- [TASK ITEM] After finding the line with "Dodací lhůta: 6 - 8 pracovních dní" in the data below, set down exactly each line through the one with "bezpečné materiály pro", inclusive, and stop there.

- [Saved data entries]

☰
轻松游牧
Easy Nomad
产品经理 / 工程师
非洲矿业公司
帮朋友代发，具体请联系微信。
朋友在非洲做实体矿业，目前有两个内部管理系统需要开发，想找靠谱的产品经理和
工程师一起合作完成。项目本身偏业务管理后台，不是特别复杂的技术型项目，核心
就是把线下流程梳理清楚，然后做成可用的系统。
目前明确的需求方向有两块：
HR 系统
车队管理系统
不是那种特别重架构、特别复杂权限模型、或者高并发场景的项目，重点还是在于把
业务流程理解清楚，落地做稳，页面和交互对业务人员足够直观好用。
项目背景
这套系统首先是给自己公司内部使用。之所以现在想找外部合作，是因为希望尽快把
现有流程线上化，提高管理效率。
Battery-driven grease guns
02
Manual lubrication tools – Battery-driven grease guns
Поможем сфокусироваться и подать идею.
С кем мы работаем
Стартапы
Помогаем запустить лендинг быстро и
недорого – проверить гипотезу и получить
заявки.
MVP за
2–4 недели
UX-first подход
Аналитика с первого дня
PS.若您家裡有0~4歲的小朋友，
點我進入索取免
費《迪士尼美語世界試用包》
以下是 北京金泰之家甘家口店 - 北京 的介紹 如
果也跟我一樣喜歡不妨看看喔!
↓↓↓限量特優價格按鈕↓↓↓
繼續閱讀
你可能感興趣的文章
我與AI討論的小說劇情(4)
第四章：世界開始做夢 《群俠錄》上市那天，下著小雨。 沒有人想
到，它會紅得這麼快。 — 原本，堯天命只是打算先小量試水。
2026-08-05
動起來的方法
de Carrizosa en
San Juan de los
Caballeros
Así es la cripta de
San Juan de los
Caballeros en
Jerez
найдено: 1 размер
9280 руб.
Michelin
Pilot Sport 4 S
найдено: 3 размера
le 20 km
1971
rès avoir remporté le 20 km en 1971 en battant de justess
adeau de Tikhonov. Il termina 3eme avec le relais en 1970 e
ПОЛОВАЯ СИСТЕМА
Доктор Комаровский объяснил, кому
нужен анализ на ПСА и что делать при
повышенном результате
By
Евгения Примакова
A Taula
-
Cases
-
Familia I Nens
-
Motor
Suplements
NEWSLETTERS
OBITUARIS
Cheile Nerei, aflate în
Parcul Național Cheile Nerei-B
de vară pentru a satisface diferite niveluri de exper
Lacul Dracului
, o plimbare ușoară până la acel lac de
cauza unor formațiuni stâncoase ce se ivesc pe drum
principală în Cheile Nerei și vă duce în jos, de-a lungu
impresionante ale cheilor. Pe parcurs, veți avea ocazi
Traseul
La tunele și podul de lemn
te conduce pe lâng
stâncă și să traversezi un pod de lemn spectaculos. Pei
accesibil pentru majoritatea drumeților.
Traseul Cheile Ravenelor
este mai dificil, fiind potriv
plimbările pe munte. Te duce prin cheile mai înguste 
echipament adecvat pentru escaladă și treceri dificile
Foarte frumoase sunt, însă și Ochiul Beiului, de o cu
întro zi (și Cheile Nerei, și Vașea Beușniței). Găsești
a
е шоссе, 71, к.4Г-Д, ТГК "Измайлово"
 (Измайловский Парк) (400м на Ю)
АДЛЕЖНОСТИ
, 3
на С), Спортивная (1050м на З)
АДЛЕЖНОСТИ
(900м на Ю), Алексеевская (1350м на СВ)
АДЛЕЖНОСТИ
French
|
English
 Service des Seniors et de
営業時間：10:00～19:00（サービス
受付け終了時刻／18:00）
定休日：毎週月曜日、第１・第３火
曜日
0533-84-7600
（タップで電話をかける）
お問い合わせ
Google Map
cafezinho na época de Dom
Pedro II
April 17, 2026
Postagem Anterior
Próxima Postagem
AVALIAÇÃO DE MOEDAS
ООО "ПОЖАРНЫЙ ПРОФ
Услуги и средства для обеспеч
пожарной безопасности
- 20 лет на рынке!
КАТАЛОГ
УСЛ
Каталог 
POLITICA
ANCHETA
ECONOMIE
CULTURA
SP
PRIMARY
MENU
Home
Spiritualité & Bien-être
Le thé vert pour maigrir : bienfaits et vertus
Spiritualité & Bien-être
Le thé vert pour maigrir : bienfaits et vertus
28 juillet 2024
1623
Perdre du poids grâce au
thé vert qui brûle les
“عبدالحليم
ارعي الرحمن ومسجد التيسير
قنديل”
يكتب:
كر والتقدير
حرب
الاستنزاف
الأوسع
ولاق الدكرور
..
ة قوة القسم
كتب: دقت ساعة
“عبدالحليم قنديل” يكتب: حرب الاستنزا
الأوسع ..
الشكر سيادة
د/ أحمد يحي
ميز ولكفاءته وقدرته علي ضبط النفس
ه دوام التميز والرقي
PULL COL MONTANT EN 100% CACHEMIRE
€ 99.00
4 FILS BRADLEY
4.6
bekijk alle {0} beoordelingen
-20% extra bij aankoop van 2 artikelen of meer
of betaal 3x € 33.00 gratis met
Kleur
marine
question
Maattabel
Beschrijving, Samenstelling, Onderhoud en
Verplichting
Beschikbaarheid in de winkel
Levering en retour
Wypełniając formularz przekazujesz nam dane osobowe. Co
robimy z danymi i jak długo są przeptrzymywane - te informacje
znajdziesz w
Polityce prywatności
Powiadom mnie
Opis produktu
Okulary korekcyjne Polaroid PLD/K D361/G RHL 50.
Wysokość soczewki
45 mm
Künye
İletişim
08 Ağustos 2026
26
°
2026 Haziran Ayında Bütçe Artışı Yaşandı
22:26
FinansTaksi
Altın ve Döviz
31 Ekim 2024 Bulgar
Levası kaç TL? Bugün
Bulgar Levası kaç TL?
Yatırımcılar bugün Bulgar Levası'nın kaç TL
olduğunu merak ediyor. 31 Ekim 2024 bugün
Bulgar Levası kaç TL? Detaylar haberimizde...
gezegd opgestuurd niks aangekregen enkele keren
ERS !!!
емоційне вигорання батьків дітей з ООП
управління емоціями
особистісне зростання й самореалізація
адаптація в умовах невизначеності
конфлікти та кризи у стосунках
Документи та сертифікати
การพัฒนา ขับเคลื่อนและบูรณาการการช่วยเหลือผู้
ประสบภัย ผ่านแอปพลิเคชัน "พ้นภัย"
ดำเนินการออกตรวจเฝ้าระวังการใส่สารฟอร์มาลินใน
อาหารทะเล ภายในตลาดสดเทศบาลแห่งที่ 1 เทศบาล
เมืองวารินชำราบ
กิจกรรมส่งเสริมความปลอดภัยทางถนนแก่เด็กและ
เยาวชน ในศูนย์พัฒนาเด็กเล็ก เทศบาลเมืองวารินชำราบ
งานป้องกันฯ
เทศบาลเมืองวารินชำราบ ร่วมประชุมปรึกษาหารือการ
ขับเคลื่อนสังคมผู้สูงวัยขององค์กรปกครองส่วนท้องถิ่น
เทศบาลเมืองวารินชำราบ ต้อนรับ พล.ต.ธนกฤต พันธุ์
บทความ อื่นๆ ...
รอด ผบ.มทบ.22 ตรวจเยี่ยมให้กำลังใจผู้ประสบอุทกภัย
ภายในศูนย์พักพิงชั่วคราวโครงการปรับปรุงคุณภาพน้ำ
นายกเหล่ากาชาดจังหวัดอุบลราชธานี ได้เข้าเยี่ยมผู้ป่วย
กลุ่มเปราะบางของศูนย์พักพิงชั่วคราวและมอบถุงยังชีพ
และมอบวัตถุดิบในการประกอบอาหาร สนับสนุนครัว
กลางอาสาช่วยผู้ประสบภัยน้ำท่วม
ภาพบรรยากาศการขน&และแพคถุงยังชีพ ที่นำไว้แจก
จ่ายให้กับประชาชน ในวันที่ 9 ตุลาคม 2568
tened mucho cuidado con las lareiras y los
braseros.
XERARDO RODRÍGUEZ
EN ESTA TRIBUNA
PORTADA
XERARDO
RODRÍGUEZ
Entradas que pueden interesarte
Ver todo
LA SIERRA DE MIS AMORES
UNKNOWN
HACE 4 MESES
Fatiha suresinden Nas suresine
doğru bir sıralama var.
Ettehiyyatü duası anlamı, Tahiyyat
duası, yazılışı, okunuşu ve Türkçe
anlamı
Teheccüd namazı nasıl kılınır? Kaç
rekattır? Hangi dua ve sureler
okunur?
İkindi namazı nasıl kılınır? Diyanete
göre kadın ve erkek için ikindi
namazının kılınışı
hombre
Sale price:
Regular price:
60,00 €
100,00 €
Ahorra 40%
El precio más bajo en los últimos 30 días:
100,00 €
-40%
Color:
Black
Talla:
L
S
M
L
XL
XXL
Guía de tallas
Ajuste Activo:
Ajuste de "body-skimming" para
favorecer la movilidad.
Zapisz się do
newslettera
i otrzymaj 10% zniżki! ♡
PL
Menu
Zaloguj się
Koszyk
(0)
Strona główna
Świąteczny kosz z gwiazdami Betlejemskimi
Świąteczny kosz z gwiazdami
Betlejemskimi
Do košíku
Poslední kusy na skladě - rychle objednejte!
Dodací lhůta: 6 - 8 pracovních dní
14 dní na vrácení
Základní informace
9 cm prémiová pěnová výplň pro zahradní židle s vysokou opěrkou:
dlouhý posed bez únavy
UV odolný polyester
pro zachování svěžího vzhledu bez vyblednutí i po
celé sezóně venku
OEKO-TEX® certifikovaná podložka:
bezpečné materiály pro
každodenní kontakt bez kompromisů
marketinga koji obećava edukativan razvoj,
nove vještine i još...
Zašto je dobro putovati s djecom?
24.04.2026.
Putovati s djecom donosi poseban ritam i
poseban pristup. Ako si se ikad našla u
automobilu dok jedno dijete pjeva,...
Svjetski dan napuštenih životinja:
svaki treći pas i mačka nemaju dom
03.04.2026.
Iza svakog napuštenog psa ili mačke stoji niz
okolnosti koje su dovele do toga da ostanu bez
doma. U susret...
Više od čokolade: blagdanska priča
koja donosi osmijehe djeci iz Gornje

- [ANSWER TO THE EXERCISE]
Dodací lhůta: 6 - 8 pracovních dní
14 dní na vrácení
Základní informace
9 cm prémiová pěnová výplň pro zahradní židle s vysokou opěrkou:
dlouhý posed bez únavy
UV odolný polyester
pro zachování svěžího vzhledu bez vyblednutí i po
celé sezóně venku
OEKO-TEX® certifikovaná podložka:
bezpečné materiály pro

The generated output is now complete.